As American athletes head to Rio de Janeiro to represent their country in next month’s summer Olympics, Winslow’s Garrett Choate was in Canton, Ohio, hoping to represent the United States in a non-Olympic sport.

Choate, a 14-year-old about to enter his freshman year at Winslow High School, is one step away from playing in the International Bowl next year.

Last month, he was one of 200 kids selected for the USA Football National Development Games in Canton. From there, players will be selected to play for Team USA at the International Bowl in February at the home of the Dallas Cowboys, AT&T Stadium in Arlington, Texas.

More than 8,000 players from 27 camps scattered around the country tried out to advance to the national development games. Choate, who tried out last year but didn’t make the games, attended a regional camp in Boston. Players were separated into position groups and were evaluated based on their performance in practice drills, including the 40-yard dash and USA Football’s Heads Up Tackling techniques.

While last year’s experience helped make the camp a little less nerve-wracking this year, Choate wasn’t very happy with his performance.

“When I went down to Boston, I wasn’t expecting to be picked at all,” he said. “I felt off. I didn’t feel I did my true best.”


However, coaches at the tryout thought otherwise and sent the 5-foot-8 1/2, 184-pound lineman to Canton to compete for a spot on the 16-and-under team.

Choate, who has been playing football since fourth grade, used his experience at last year’s tryout as motivation to get better.
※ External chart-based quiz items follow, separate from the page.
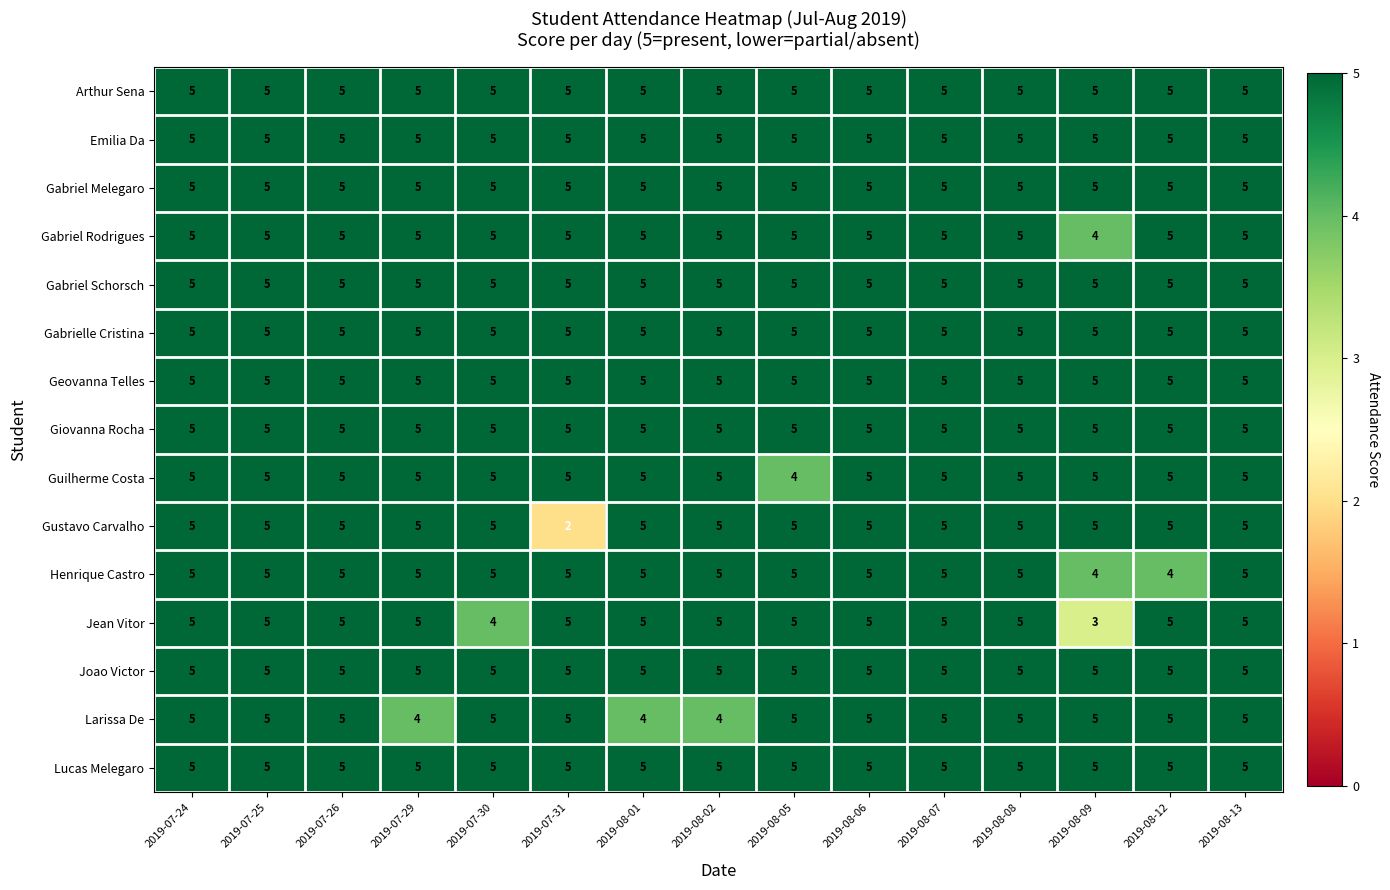

What is the highest value of the Larissa De series?

5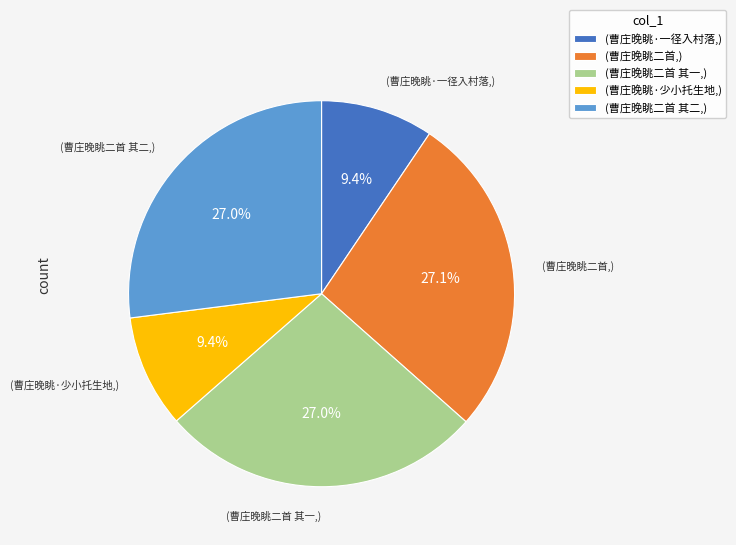

Is the sum of (曹庄晚眺二首,) and (曹庄晚眺·少小托生地,) greater than half?

No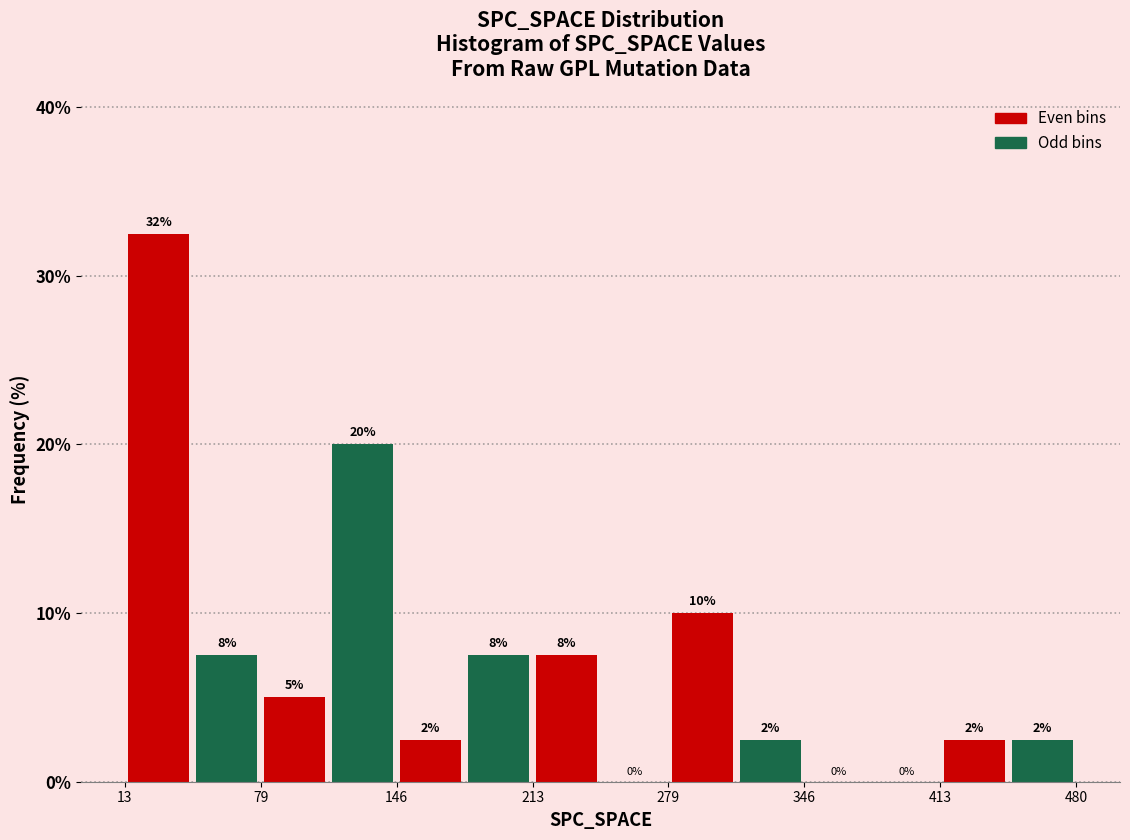

Around what value on the x-axis is the tallest bar? Give the approximate position of its centre, as read against the axis.

30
He said he worked harder in practice during his Winslow Middle School season than he ever had before and joined the track team to improve his speed and quickness.

He also attended a lineman academy run by former New England Patriot Max Lane to improve his technique. He also attended a football camp featuring current Patriots Bryan Stork, Duron Harmon and Justin Coleman.

Choate was one of the youngest players at the Canton camp, where he was evaluated, along with the rest of the prospects, by national team coaches. Camp started with practice on Tuesday morning and culminated with a game on Saturday.

The ultimate goal is to don the red-white-and-blue uniform in February, but he said he’ll treat the experience like he has other camps and tryouts — as an opportunity to become a better football player.

“I know there will be 200 kids there and there are quite a few upperclassmen there that are going to be bigger and stronger than me,” he said. “So I’ll go there to work as hard as I can and give it 150 percent and take all of it in.


“If I make the team, that would be amazing. To be able to step on an NFL football field would be mind-blowing.”